Встреча, о которой я мечтал, будет, конечно, не такой, как прежняя. Я по сей день не мог простить себе, что заснул тогда в санях. Потихоньку от товарищей я даже почитывал книжки о хорошем тоне и многое заучивал, чтобы применить, когда встречу незнакомку: мне хотелось быть очень вежливым, предупредительным.
«Уж не влюбился ли я?» — этот вопрос я задавал себе всякий раз, когда слишком далеко заходил в своих мечтах. Как все-таки трудно подчас разобраться в себе самом…
Приближалась весенняя экзаменационная сессия офицеров полка. Мы с Кобадзе вечерами усиленно занимались.
Устав от занятий, распахивали окно, выходившее на узенький скверик. Там прогуливались пары, а старухи, выстроившись шеренгой, продавали подснежники и еще какие-то цветочки, хитроумно подкрашенные красными чернилами. Мы смотрели вниз, курили, разговаривали.
Иногда в окно доносились звуки рояля. Это играли в соседней квартире. Кобадзе замолкал и грустнел.
Однажды мне захотелось блеснуть перед Кобадзе силенкой. Около его железной койки лежали двухпудовая гиря и гантели, с которыми он занимался каждое утро. Я ловко оторвал двухпудовик от пола и стал выбрасывать его.
Кобадзе будто и не замечал моих стараний. Но когда я, обливаясь потом, поднял гирю в последний, двадцатый, раз, он сказал:
— Блестяще! — Он любил это слово и умел произносить
— Да это с непривычки, — начал я оправдываться. — Мне эти занятия ни к чему. Для меня они — пройденный этап.
— Были ни к чему, — сказал Кобадзе строго, — а теперь будут к чему. Определенно. И не так, как сегодня, а по правилам, регулярно.
— Зачем?
— А затем, чтобы сердце могло работать на форсаже там, в воздухе, когда необходимо использовать все качества самолета.
В один из вечеров Кобадзе рассказал о себе.

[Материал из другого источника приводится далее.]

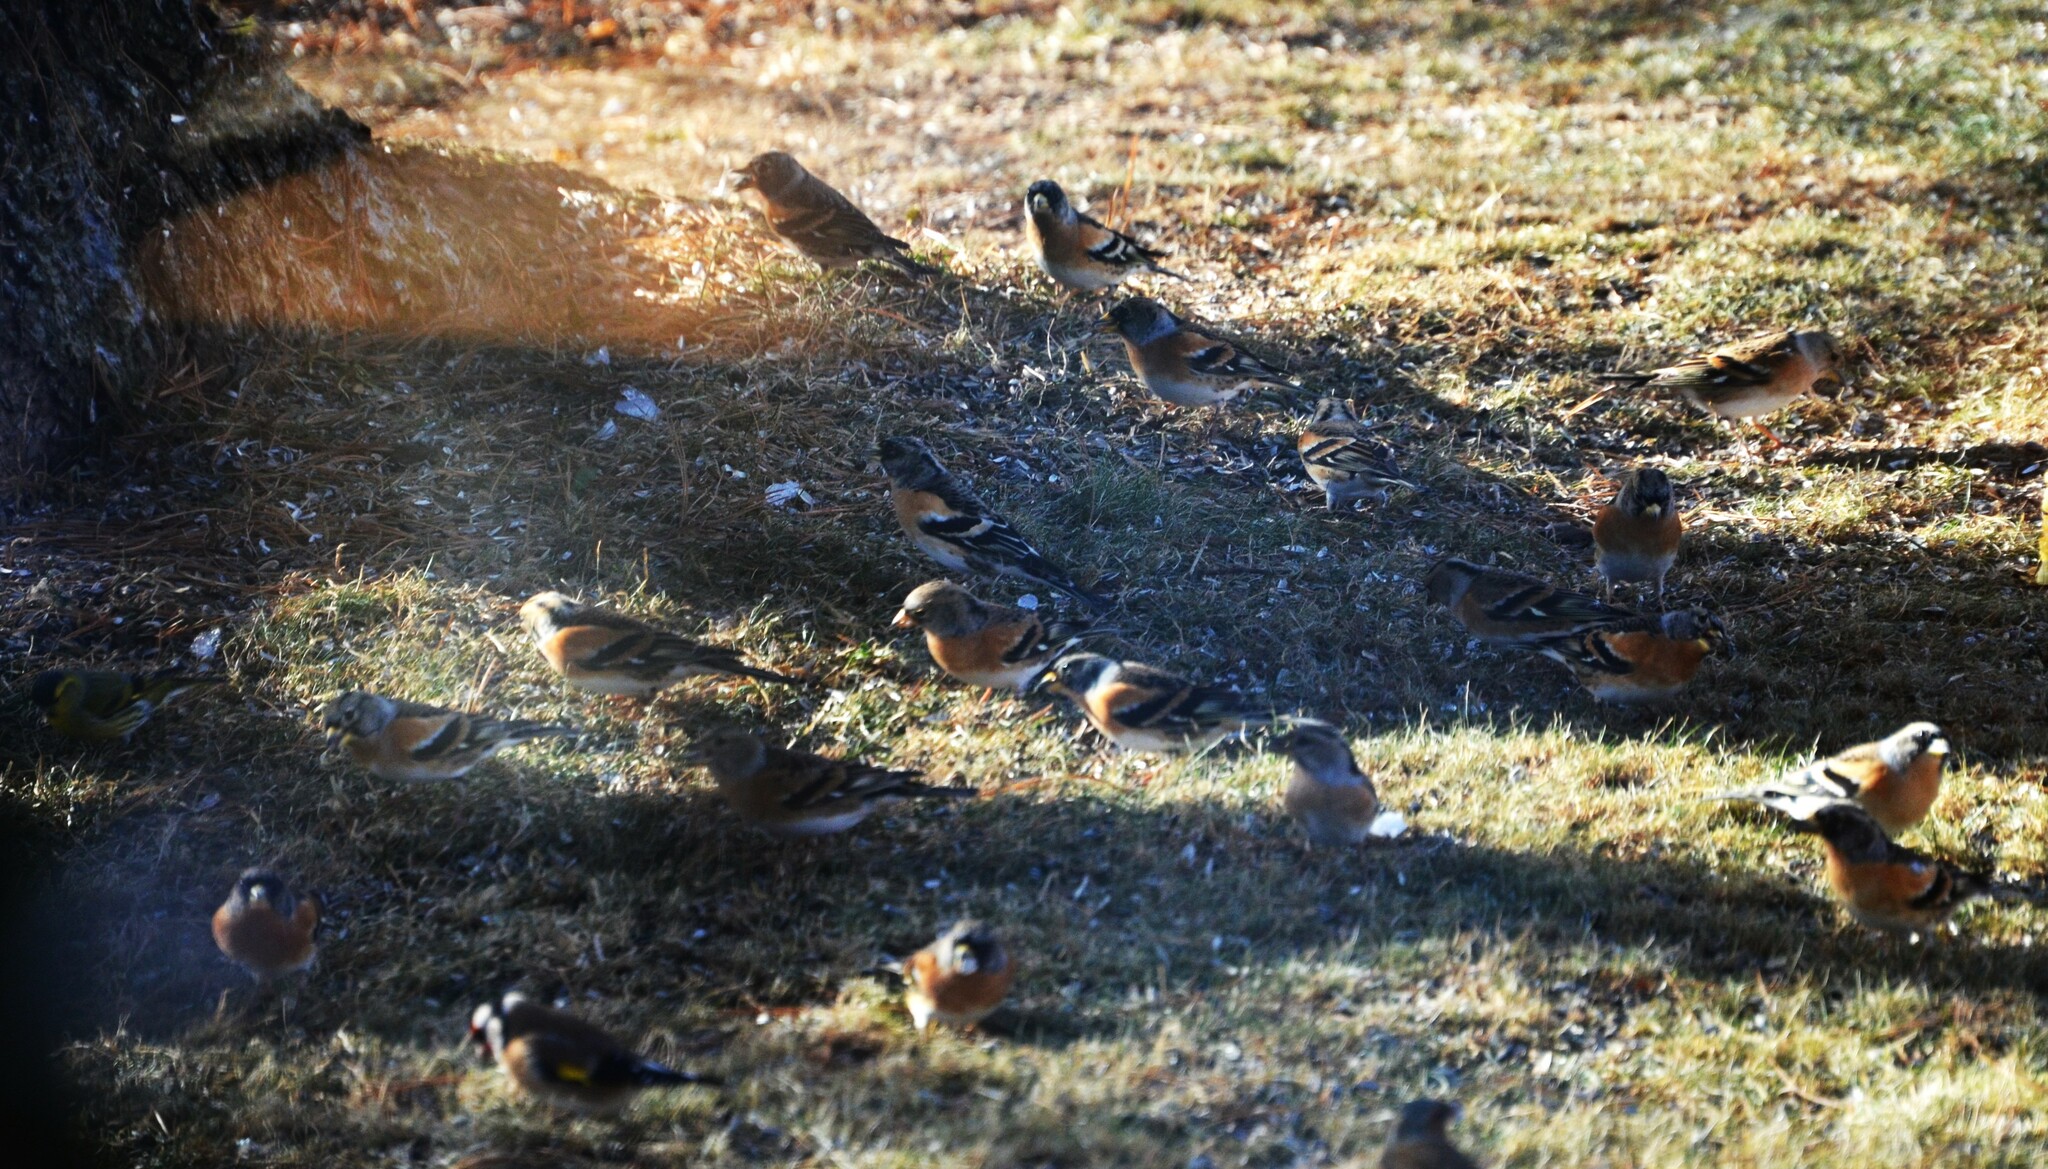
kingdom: Animalia
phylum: Chordata
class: Aves
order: Passeriformes
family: Fringillidae
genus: Fringilla
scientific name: Fringilla montifringilla
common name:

После детского дома он воспитывался в воинской части. Его называли сыном полка. Каждый солдат и офицер считал своей обязанностью воспитывать сына строго, ни в чем ему не потакая. На всю жизнь Кобадзе запомнил день, когда ему попало от всех отцов сразу за то, что, увлекшись работой на аэродроме, он бросил школу. После этого сын полка учился только на «отлично».
Семнадцати лет Кобадзе поступил в авиационное училище. Боевое крещение он получил на войне с белофиннами. Отечественную войну начал командиром звена.
Всю свою жизнь он был солдатом. И это наложило свой отпечаток и на характер, и на внешний облик Кобадзе. «Вот почему он так неукоснительно соблюдает форму», — думал я, глядя на его изящную шинель, ровную, белоснежную полоску, кашне, оттенявшую смуглую шею, фуражку с укороченным козырьком, которую он называл «мичманкой».
Жизнь, заполненная службой, когда сутки расписаны по часам и минутам, приучила Кобадзе легко смотреть на житейские трудности. Но эта кажущаяся беспечность сочеталась у него с большой силой воли и целеустремленностью. Правда, последние качества не бросались в глаза. Со стороны казалось, что капитану все легко дается. И, может быть, поэтому для нас, молодых летчиков, он был по-особенному привлекательным человеком, удалым молодцем, а техники считали его везучим, удачливым.
В комнате культпросветработы висели фотографии летчиков-героев. Мне казалось, что каждый из них похож на Кобадзе.
В личной жизни капитан был менее счастлив.
В войну под Бобруйском он познакомился со штурманом соседнего женского авиаполка. Возвращаясь ранним утром с боевого задания, «ночники» прижимали свои машины к земле и, заглушив моторы, кричали в темноту, застилавшую аэродром штурмовиков:
— Э-ге-ге, давай смену!
Если погода была тихой, затевалась словесная перепалка.
Как-то они пригласили штурмовиков к себе в полк. Те нагрянули в первый же дождливый день. Тогда-то и влюбился Кобадзе в светловолосую летчицу-штурмана Риту Карпову.
Ее фотографию я видел у капитана. Красивая девушка. Огромные, внимательные, ласковые глаза. Не глаза, а очи. Даже не верилось, что они могли ловить в бомбовый прицел объекты, которые нужно уничтожить. Эх, глядеть бы этим очам на мир и радоваться!
Рита Карпова погибла в воздушном бою за день до победы. Как знать, может быть в память о ней Кобадзе избрал профессию штурмана.